(PROVIDED RECORDS)

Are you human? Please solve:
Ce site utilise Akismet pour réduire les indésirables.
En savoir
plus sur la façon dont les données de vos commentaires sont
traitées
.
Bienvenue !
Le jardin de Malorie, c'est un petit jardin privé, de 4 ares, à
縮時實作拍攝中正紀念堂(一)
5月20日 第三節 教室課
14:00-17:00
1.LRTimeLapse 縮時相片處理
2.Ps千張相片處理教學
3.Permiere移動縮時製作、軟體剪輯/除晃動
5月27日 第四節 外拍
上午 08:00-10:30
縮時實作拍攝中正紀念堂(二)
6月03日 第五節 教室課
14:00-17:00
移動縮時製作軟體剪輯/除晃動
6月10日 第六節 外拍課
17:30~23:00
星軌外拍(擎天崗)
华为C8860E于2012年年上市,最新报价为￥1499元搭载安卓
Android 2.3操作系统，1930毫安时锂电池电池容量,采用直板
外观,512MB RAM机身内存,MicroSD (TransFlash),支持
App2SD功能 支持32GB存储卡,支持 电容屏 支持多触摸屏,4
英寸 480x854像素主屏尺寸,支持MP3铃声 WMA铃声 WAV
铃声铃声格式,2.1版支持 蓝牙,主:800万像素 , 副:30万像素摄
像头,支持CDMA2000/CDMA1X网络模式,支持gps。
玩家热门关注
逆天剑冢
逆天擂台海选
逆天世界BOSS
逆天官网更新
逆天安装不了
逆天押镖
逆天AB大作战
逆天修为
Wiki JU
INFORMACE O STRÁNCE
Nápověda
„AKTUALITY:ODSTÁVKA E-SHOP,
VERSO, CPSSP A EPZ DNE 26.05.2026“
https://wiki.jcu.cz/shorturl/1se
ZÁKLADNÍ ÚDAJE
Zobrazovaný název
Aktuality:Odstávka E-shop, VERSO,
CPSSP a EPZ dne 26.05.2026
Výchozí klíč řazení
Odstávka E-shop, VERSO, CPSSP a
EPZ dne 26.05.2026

(End PROVIDED RECORDS)

* THE TASK: Repeat word for word the part of the material that opens with its first line and closes with the line containing "移動縮時製作軟體剪輯/除晃動", including both of those lines.

* THE ANSWER:
Are you human? Please solve:
Ce site utilise Akismet pour réduire les indésirables.
En savoir
plus sur la façon dont les données de vos commentaires sont
traitées
.
Bienvenue !
Le jardin de Malorie, c'est un petit jardin privé, de 4 ares, à
縮時實作拍攝中正紀念堂(一)
5月20日 第三節 教室課
14:00-17:00
1.LRTimeLapse 縮時相片處理
2.Ps千張相片處理教學
3.Permiere移動縮時製作、軟體剪輯/除晃動
5月27日 第四節 外拍
上午 08:00-10:30
縮時實作拍攝中正紀念堂(二)
6月03日 第五節 教室課
14:00-17:00
移動縮時製作軟體剪輯/除晃動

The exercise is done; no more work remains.